Directions for this task: When copying the data below, keep only the lines from the one with "ring mcp: (181, 127)" through the one with "pinky tip: (674, 1154)", word for word, and skip the pictures.

Raw data:
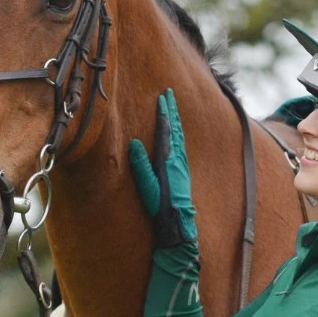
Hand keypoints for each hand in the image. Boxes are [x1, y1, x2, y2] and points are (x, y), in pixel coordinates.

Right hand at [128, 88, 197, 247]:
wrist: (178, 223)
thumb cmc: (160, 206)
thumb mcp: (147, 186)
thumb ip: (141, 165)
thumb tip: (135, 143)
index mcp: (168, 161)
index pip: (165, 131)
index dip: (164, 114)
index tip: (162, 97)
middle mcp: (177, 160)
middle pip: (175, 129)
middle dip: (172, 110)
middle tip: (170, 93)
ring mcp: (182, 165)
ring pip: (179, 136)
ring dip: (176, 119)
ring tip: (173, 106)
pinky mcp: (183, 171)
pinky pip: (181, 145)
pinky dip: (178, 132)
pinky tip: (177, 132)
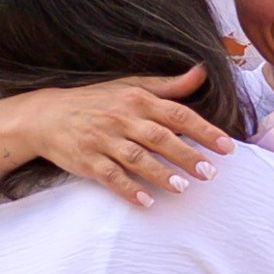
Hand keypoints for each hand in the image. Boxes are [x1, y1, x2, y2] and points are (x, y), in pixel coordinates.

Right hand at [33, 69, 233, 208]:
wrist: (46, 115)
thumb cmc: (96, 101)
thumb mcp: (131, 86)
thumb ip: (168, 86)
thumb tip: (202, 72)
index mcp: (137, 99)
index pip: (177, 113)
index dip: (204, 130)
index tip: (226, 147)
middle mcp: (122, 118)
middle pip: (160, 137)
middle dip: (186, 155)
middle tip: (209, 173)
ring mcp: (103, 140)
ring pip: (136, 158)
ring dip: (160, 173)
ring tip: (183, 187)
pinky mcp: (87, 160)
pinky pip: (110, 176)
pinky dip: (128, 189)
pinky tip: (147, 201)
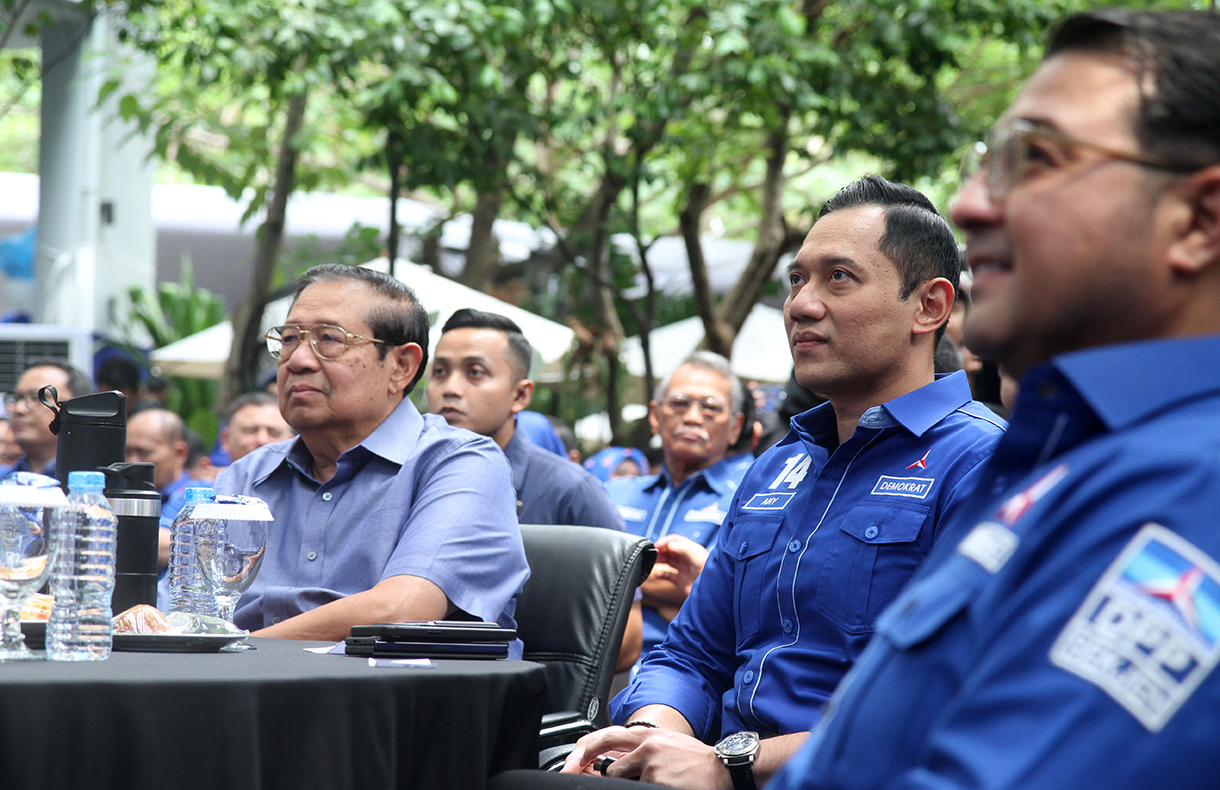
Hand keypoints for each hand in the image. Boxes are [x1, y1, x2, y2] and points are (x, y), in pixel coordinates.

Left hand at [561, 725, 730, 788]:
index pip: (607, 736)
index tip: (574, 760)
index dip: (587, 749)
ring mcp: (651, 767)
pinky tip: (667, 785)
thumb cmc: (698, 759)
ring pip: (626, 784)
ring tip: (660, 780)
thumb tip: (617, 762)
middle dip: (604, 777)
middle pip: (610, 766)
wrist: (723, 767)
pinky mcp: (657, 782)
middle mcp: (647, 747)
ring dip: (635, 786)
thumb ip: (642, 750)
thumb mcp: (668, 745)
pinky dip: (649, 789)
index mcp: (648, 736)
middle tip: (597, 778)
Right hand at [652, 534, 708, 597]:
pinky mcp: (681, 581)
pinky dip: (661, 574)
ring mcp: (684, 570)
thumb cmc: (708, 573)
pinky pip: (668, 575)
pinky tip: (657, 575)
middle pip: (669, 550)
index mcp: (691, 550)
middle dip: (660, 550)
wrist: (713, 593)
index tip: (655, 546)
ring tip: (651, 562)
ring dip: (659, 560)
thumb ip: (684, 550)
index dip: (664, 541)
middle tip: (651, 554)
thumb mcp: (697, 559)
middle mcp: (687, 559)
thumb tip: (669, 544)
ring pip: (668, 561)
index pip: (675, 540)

--

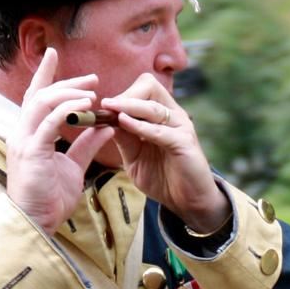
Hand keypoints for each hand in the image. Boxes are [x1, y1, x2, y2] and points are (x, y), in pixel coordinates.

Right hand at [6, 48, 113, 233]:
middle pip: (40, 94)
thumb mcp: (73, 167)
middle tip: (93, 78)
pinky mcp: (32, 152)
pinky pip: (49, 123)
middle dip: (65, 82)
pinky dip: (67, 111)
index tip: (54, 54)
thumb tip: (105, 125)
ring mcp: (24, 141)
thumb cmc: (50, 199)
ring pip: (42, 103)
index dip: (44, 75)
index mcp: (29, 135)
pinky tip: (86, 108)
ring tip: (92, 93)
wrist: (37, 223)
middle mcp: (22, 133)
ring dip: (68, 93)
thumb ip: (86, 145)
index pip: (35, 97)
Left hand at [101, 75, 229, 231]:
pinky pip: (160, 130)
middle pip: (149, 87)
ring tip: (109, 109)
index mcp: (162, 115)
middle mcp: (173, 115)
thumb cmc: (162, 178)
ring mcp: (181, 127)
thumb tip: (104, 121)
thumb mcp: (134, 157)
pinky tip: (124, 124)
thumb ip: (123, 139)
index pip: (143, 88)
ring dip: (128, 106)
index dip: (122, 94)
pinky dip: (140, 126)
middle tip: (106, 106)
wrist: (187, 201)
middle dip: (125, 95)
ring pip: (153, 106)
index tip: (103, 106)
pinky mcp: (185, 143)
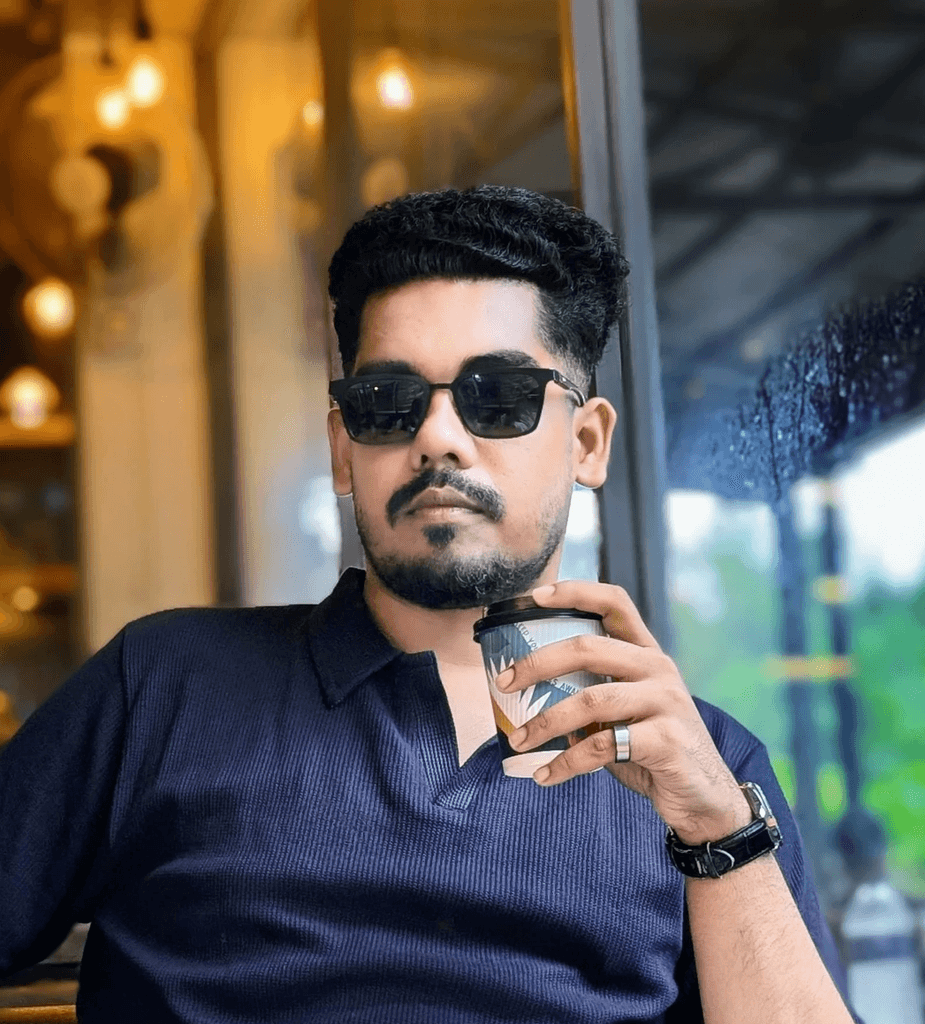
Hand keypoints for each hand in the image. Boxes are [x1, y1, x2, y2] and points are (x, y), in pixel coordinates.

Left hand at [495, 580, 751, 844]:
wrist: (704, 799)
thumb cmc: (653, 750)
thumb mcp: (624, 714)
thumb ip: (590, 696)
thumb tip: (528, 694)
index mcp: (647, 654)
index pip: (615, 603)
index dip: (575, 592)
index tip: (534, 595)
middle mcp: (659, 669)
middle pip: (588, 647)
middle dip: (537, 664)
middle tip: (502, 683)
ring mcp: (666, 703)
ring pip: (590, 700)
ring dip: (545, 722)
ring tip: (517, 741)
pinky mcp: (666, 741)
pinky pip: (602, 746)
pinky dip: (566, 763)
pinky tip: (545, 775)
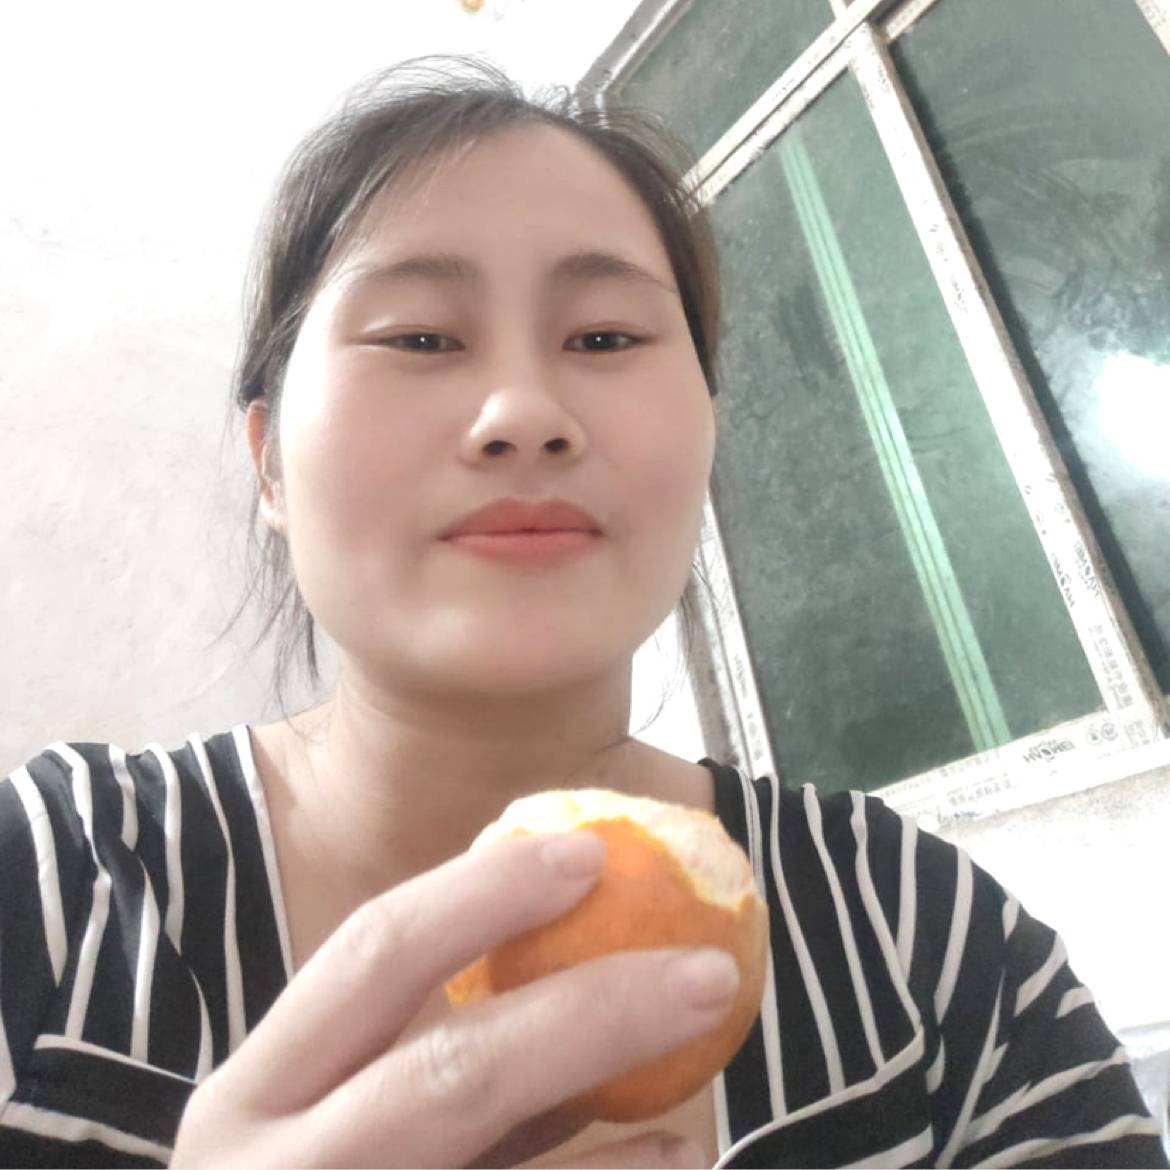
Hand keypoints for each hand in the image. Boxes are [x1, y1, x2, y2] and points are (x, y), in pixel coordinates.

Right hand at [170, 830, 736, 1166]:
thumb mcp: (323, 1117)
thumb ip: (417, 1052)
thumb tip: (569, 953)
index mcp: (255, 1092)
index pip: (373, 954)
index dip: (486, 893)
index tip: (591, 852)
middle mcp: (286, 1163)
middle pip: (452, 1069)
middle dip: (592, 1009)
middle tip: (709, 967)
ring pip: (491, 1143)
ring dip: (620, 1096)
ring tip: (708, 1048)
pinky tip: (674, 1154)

Written response:
ring mcp: (181, 127)
thumb tip: (104, 121)
thumb mcp: (134, 157)
pinky tip: (124, 124)
thumb ip: (123, 139)
index pip: (143, 88)
ring dip: (128, 106)
index dip: (122, 94)
pinky dip: (140, 126)
middle tip: (106, 106)
wrist: (187, 201)
middle dip: (125, 95)
ring pip: (153, 106)
index tip: (103, 106)
pinky mcp: (185, 143)
Hand keypoints for each hand in the image. Boxes are [x1, y1, x2, y2] and points are (x, y), in pixel coordinates.

Left hand at [495, 580, 751, 844]:
wrist: (704, 799)
thumb cmc: (653, 750)
thumb mcp: (624, 714)
thumb ip: (590, 696)
thumb tip: (528, 694)
index mcp: (647, 654)
index pip: (615, 603)
index dip: (575, 592)
index tip: (534, 595)
middle mcp: (659, 669)
middle pip: (588, 647)
middle dip: (537, 664)
middle tip: (502, 683)
ring mcp: (666, 703)
ring pip: (590, 700)
ring dip: (545, 722)
ring tip: (517, 741)
pinky mcp: (666, 741)
pinky pip: (602, 746)
pinky dip: (566, 763)
pinky tip: (545, 775)
Hand keypoints for each hand in the image. Boxes are [x1, y1, x2, y2] and points are (x, y), in pixel coordinates.

Right hand at [170, 830, 736, 1166]:
thumb mcp: (323, 1117)
thumb ip: (417, 1052)
thumb tip: (569, 953)
index mcp: (255, 1092)
index pip: (373, 954)
index dip: (486, 893)
index tip: (591, 852)
middle mcp: (286, 1163)
middle pip: (452, 1069)
middle dip: (592, 1009)
middle tip: (709, 967)
ring pip: (491, 1143)
ring dip: (620, 1096)
ring tip: (708, 1048)
pinky tip: (674, 1154)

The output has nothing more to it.